_Dataset records_:
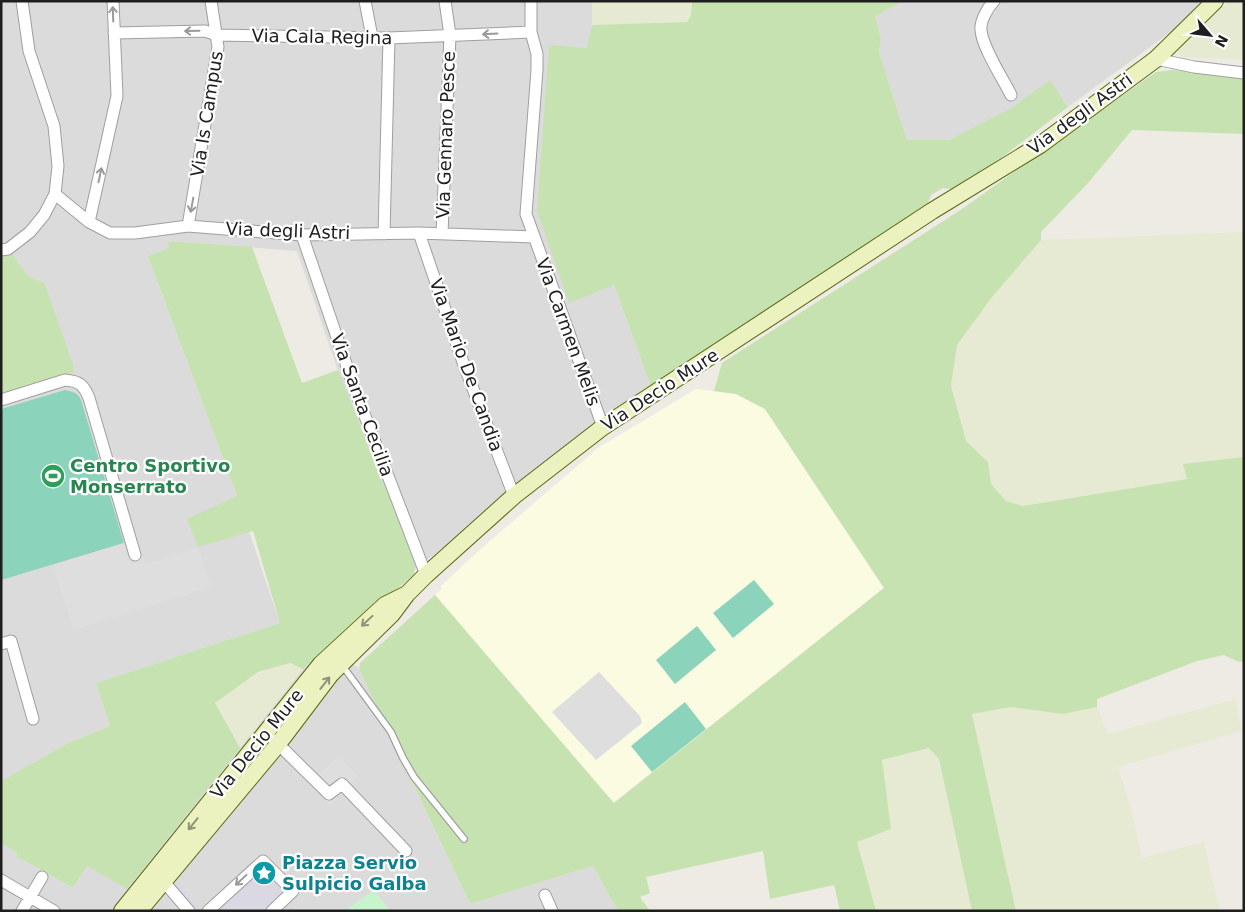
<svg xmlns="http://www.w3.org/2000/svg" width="1245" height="912" font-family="'DejaVu Sans',sans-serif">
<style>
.residential{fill:#dcdbdb}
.education{fill:#fafbe0}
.farmland{fill:#e7ead2}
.grass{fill:#c6e2b1}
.park{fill:#c7f3cd}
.pitch{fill:#8cd3bc}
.parking{fill:#dedede}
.plaza{fill:#dad9e3}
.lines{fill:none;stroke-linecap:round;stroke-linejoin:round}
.lane-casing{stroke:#9f9f9f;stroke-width:8}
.street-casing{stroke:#9f9f9f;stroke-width:13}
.secondary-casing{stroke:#5a6812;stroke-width:18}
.lane{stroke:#fff;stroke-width:5.5}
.street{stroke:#fff;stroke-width:11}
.secondary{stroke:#ecf2bf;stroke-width:16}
.oneway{stroke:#9a9a9a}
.oneway2{stroke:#8f9377}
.labels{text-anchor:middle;stroke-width:4.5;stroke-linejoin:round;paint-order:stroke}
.street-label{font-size:18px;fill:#1e1e1e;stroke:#fff}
.leisure-label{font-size:18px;font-weight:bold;fill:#27864d;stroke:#fff;text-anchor:start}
.culture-label{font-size:18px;font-weight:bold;fill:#0d838f;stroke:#fff;text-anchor:start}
</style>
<rect width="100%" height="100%" fill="#eeebe5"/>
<path class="residential" d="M 1,1 L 592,1 L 592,25 L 588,48 L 549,46 L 614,285 L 651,387 L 633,398 L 408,575 L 297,251 L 169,241 L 170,248 L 148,256 L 237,496 L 280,623 L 96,683 L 110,726 L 66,744 L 1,781 Z
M 904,1 L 1210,1 L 1202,9 L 1068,107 L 1050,81 L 1011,108 L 949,140 L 907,140 L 879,52 L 881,39 L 874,16 Z
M 327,640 L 359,669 L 470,904 L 593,866 L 618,911 L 1,911 L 1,843 L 17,853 L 16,856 L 73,888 L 87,866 Z"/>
<path class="education" d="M 696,389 L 736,394 L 765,409 L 884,588 L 613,803 L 435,595 L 442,589 L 441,586 L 475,554 L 598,448 Z"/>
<path class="farmland" d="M 592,1 L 692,1 L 691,15 L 687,22 L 592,25 Z
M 1229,1 L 1244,1 L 1244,60 L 1181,57 L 1178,52 L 1182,46 Z
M 1244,232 L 1244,457 L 1184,464 L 1187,479 L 1023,506 L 1006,501 L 991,484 L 988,462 L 966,441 L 951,386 L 957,345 L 991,297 L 1041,240 Z
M 290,663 L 303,669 L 240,748 L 215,703 L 258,672 Z
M 1236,699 L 1241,731 L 1118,767 L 1132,812 L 1142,858 L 1204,842 L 1220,911 L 1016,911 L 972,714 L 1011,707 L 1063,714 L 1097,707 L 1108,734 Z
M 929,748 L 939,759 L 972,911 L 876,911 L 856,842 L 891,829 L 882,760 Z"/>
<path class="grass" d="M 692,1 L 904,1 L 875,16 L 881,39 L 879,52 L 907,140 L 949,140 L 1011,108 L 1050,80 L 1068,107 L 959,190 L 943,188 L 931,195 L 926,207 L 651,387 L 614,285 L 569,303 L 537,211 L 549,45 L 587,48 L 592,25 L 687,22 L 691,15 Z
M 1173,70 L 1244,77 L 1244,134 L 1132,130 L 1088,183 L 1041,232 L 1041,240 L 992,297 L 957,345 L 951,386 L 966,441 L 988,462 L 991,484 L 1006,501 L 1023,506 L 1187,479 L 1183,464 L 1244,457 L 1244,661 L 1239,662 L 1224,655 L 1197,661 L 1097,699 L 1097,707 L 1063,714 L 1011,707 L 972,714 L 1016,911 L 972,911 L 939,759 L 929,748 L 882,760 L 891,829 L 857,842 L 876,911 L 840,911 L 834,885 L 770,899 L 763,851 L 646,877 L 650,893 L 640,897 L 650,911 L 618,911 L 593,866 L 470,904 L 359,669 L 360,663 L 435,595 L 614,803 L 884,588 L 765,409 L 736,394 L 714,391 L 722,363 L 959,211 L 1156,72 Z
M 168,241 L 252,247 L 302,383 L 338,370 L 415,563 L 414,575 L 335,640 L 303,669 L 290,663 L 258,672 L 215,703 L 240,748 L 127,889 L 87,866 L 73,888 L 16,856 L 17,853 L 1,843 L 1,781 L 66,744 L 110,726 L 96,683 L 280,623 L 253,531 L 198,547 L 187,519 L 237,496 L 148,256 L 169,248 Z
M 12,253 C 20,266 27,280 44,282 L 72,362 L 74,372 L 1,394 L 1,260 L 4,256 Z"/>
<path class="park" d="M 373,890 L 391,911 L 345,911 Z"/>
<path class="pitch" d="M 65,390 C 73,392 77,392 81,400 L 124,543 L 1,580 L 1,409 Z
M 754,580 L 774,604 L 733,638 L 713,613 Z
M 697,626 L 716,650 L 675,684 L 656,660 Z
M 685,702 L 706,729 L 652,772 L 631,746 Z"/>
<path class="parking" d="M 137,539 L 145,564 L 198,547 L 211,587 L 73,630 L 53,565 Z
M 599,672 L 640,716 L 642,723 L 596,760 L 552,712 Z
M 340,756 L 358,776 L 330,806 L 309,782 Z"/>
<path class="plaza" d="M 267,853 L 301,893 L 281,911 L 201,911 Z
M 180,883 L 200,911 L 181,911 L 167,897 Z"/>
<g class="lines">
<g class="lane-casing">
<path id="lane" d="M 342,665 L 391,732 L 403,758 L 414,777 L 464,839"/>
</g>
<g class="street-casing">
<path id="street" d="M 365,1 L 372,37
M 531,1 L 531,32 L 537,54 L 537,70 L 526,214 L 603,427
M 994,1 C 988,7 980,21 981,30 C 982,47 1003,79 1011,95
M 114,33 L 205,31 L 217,35 L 389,38 L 531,32
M 1156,59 L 1194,67 L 1244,73
M 55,194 L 89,222 L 110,233 L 135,233 L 188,226 L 302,235 L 419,233 L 534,237
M 89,222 L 117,96 L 113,1
M 188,226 L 218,47 L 211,1
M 419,233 L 464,365 L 514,496
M 384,234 L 389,38
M 442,234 L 450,35 L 445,1
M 302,235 L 355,390 L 426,575
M 1,250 L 8,249 L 30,232 L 44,215 L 55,194 L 58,166 L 54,126 L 29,51 L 22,1
M 1,400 L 65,380 C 79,381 84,385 89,398 L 135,555
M 1,644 L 11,641 L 33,719
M 274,740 L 329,794 L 342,784 L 406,851
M 159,876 L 189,911
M 1,880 L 54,911
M 545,895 L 552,911
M 22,911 L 42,877
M 208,911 L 263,861 L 293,891 L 272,911"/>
</g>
<g class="secondary-casing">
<path id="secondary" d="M 122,911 L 321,664 L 385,605 L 405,595
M 139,911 L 275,748 L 331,674 L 392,614 L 407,594 L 426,575 L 514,496 L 603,427 L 932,211 L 1040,145 L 1156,59 L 1215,1"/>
</g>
<use href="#lane" class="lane"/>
<use href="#street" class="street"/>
<use href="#secondary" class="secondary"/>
</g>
<defs><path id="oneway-shaft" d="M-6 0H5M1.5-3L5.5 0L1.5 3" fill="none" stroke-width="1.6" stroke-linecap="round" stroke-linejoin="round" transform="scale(1.25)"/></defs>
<g class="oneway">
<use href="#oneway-shaft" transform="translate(113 14) rotate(-92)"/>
<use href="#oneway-shaft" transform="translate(192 31) rotate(179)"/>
<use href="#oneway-shaft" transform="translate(490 34) rotate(177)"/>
<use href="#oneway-shaft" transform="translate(100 175) rotate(-78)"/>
<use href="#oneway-shaft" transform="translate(192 205) rotate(100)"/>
<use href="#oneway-shaft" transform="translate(241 880) rotate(137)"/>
</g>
<g class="oneway2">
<use href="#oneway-shaft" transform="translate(367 621) rotate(137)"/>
<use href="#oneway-shaft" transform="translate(325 683) rotate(-52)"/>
<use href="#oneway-shaft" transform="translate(193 824) rotate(129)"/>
</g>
<defs>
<g id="stadium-disc" transform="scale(1.25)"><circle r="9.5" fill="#2e9e5b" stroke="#fff"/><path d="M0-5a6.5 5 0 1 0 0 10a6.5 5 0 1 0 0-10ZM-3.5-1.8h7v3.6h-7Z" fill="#fff"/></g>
<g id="sight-disc" transform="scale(1.25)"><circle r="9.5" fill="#0f9aa8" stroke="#fff"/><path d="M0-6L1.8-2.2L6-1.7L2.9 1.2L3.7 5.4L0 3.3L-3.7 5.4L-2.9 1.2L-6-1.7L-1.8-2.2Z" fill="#fff"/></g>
</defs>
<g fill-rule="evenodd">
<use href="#stadium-disc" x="53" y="476"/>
<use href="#sight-disc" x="264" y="873"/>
</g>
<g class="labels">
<g class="street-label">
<text transform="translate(322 37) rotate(1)" y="6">Via Cala Regina</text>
<text transform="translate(207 114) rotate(-81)" y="6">Via Is Campus</text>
<text transform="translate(1080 114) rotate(-36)" y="6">Via degli Astri</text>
<text transform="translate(446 135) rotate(-88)" y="6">Via Gennaro Pesce</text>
<text transform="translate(288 231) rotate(2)" y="6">Via degli Astri</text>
<text transform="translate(568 332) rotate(70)" y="6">Via Carmen Melis</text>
<text transform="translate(466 365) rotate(70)" y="6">Via Mario De Candia</text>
<text transform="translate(660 390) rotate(-33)" y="6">Via Decio Mure</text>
<text transform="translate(362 405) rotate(70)" y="6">Via Santa Cecilia</text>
<text transform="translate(257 744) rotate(-51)" y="6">Via Decio Mure</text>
</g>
<g class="leisure-label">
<text x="70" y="472">Centro Sportivo<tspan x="70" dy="21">Monserrato</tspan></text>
</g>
<g class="culture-label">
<text x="282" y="869">Piazza Servio<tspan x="282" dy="21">Sulpicio Galba</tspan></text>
</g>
</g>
<rect width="1245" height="912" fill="none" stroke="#1e1e1e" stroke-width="5"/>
<g transform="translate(1210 35) rotate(118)" stroke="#ffffff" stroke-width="4" paint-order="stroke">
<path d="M0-4L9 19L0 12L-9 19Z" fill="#1e1e1e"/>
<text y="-8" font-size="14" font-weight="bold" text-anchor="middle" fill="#1e1e1e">N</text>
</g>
</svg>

_Task goal_: Select every line in the material above where the string "labels" occurs, and copy it.

_Written response_:
.labels{text-anchor:middle;stroke-width:4.5;stroke-linejoin:round;paint-order:stroke}
<g class="labels">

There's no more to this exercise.